À l’écart du bourg, la fontaine Saint-Joseph est directement liée à un ancien hameau agricole aujourd’hui en partie disparu. Accessible par un petit chemin de terre, elle servait à l’abreuvement, à la lessive et à de petites cérémonies liées aux cycles agricoles. Sa structure, plus modeste, est typique des fontaines de travail du XVIIIe siècle : bassin circulaire creusé à même la roche, margelles de pierre légèrement inclinées.

  • Fête traditionnelle : la “bénédiction des enfants” s’y tenait chaque 19 mars (fête de la Saint-Joseph), coutume rapportée par Lucien Daniel dans son étude sur les usages bretons ruraux.

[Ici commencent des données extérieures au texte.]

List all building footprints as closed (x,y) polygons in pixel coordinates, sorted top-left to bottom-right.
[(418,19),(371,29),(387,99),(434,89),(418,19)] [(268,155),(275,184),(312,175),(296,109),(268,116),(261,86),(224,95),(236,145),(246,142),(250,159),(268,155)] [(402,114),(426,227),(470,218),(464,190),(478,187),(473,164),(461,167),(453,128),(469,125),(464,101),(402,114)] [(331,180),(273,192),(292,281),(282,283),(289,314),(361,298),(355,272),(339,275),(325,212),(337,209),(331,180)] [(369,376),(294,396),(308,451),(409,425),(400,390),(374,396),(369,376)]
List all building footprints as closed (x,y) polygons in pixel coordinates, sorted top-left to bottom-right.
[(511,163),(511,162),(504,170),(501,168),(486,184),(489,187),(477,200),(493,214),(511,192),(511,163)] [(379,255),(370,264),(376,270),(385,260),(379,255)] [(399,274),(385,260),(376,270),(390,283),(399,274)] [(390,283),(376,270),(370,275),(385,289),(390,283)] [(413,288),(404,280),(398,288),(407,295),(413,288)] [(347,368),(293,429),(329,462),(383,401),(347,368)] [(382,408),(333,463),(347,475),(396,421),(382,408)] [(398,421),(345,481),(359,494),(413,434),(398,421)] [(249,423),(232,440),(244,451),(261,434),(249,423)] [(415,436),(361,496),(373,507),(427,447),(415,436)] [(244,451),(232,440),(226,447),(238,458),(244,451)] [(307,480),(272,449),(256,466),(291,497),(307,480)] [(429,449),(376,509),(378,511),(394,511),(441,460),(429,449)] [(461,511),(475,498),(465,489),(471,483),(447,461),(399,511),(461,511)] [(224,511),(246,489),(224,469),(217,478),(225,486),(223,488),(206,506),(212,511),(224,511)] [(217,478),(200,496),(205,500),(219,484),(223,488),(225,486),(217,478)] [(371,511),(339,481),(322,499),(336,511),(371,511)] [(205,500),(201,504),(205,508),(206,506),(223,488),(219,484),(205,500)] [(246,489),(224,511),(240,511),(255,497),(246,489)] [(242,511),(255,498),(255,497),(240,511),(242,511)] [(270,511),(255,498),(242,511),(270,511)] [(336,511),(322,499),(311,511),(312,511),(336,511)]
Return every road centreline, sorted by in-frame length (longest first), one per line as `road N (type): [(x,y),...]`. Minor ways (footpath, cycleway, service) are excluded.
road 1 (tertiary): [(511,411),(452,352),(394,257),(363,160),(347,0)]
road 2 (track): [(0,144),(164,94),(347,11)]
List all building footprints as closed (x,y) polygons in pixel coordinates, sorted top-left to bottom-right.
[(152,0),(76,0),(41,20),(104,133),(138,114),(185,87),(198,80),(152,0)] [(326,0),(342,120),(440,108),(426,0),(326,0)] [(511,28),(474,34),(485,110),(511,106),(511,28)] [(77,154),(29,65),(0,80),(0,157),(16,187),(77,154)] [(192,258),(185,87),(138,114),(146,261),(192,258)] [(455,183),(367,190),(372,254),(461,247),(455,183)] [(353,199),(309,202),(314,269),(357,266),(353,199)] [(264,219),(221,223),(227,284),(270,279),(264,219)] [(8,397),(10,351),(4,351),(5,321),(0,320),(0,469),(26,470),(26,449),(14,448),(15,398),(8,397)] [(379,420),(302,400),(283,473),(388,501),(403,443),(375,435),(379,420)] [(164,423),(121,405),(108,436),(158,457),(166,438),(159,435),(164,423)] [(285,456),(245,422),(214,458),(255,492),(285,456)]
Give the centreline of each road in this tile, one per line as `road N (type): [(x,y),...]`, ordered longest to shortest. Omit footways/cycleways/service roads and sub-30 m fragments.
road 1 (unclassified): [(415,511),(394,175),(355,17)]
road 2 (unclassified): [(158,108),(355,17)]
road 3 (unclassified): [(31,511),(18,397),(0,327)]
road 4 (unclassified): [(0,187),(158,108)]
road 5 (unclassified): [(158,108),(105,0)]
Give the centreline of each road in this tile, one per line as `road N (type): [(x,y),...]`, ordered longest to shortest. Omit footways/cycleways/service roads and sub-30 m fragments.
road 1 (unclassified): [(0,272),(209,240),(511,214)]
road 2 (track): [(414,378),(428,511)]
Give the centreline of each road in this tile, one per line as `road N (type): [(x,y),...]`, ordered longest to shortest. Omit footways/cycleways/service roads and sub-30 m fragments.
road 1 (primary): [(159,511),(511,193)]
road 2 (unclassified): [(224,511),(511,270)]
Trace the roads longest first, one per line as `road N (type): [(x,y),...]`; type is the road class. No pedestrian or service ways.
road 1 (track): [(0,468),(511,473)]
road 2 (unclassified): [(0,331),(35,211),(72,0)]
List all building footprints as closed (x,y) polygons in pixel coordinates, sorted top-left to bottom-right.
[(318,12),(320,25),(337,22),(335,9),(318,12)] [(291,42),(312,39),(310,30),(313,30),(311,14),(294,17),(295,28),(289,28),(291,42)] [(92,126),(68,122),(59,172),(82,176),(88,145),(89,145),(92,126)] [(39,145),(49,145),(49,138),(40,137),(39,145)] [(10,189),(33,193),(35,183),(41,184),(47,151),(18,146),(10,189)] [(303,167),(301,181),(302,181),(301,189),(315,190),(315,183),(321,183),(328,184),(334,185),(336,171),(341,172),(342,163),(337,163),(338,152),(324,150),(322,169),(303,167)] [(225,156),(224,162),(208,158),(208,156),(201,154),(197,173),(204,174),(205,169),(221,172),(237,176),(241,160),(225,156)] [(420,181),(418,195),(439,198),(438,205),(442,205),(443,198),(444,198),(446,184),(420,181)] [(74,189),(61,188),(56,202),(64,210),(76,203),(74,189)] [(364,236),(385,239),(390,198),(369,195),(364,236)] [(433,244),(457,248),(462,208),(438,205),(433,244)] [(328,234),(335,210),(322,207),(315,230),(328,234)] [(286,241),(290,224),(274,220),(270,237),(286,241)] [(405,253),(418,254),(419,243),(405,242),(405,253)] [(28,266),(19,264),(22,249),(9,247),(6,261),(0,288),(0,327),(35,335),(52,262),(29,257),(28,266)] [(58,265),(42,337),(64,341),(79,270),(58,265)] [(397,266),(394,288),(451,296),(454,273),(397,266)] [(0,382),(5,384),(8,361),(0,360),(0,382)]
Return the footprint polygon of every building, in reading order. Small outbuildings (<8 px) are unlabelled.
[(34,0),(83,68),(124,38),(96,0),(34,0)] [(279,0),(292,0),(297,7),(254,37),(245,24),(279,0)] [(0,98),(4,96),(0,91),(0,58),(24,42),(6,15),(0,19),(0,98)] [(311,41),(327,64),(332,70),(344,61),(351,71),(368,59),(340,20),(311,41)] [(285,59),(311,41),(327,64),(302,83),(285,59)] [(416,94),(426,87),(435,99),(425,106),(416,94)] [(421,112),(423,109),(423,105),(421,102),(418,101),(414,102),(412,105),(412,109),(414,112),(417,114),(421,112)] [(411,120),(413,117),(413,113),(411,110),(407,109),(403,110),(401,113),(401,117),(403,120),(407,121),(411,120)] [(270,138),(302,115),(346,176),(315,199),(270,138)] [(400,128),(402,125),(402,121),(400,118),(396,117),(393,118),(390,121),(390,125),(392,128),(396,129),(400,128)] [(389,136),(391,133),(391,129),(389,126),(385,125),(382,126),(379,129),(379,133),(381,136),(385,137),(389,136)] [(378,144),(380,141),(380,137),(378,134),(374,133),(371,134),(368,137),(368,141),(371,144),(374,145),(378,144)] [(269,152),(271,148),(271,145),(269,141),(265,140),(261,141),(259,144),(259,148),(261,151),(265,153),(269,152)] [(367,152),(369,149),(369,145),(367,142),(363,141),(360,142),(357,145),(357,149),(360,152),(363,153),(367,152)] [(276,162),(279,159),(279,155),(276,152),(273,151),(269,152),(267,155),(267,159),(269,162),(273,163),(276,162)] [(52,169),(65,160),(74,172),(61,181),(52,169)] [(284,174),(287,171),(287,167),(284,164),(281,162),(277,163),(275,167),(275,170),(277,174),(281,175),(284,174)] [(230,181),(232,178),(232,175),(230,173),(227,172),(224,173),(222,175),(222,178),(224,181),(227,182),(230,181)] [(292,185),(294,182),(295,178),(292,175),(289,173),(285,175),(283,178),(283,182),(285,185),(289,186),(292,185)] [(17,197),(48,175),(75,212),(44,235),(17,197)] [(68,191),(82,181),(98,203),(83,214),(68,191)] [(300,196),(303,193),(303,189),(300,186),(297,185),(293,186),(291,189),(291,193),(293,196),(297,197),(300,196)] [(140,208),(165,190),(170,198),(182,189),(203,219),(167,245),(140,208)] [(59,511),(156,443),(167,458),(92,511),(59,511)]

Les petites fontaines de hameau : discrètes et précieuses

  • Fontaine de Pont-Cam : proche d’un ancien moulin, elle aurait été creusée lors de travaux de drainage au début du XIXe siècle. Elle alimentait un lavoir collectif, aujourd’hui disparu.
  • Fontaine de Kerhervy : elle marque l’emplacement probable d’un ancien sanctuaire païen christianisé au Moyen-Âge, d’après l’abbé François Cadic (collectage de contes populaires, BnF Gallica).

En 1946, un recensement administratif dénombre six fontaines sur la commune (archives départementales du Morbihan).

Un patrimoine fragile : enjeux et initiatives de sauvegarde

L’usure du temps, le recul des usages traditionnels et la pression foncière mettent en péril ce patrimoine. Plusieurs croix et fontaines ont disparu depuis un siècle : en témoignent les photographies anciennes conservées à la mairie en comparaison avec la réalité actuelle. Cependant, une prise de conscience locale se développe.

  • Restaurations récentes : En 2018, la fontaine Notre-Dame a bénéficié de travaux de consolidation financés à 40 % par la Région Bretagne.
  • Actions associatives : L’association “Kernascléden, demain” organise régulièrement des chantiers citoyens pour débroussailler les abords des fontaines de hameaux.
  • Signalétique : Un projet de parcours du patrimoine, comportant panneaux et QR-codes, vise à valoriser ces témoins muets d’une histoire villageoise.

La plupart des monuments de ce type sont aujourd’hui inscrits à l’Inventaire général du patrimoine culturel de la région, mais moins d’un quart ont une protection formelle aux Monuments historiques (source : DRAC Bretagne, 2022).

Le patrimoine civil de Kernascléden au fil des générations

Si la grande chapelle fascine par sa richesse, les calvaires et fontaines incarnent, eux, la trame quotidienne du village d’autrefois : le fil ténu où s’entrelacent foi populaire et pratiques d’entraide, spiritualité et vie ordinaire. Il ne s’agit pas seulement de regarder ces éléments comme de simples “vieilles pierres” : les redécouvrir, c’est renouer avec une mémoire partagée et comprendre le rapport si particulier qu’entretient Kernascléden avec son environnement.

Quiconque prend le temps de flâner hors des sentiers battus pourra, aujourd’hui encore, percevoir ce lien vivant entre les générations. Avec moins de 800 habitants, Kernascléden rappelle que, même à l’écart des grands axes, la Bretagne intérieure conserve un patrimoine civil discret mais essentiel. Il appartient à tous de le faire vivre.

  • À retenir : calvaires et fontaines, dispersés dans le bourg et les hameaux, composent un réseau patrimonial singulier, reflet de l’histoire locale et de l’évolution des pratiques rurales.
  • À découvrir lors d'une promenade : chaque croix, chaque fontaine possède une histoire propre, qui se laisse approcher à qui sait tendre l’oreille aux récits des habitants ou consulter les archives disponibles.

Sources principales : Base Mérimée (ministère de la Culture) ; archives mairie de Kernascléden ; bulletin de la Société polymathique du Morbihan ; études scientifiques DRAC Bretagne ; Association patrimoine du Pays de Plouay ; Inventaire général du patrimoine culturel de Bretagne.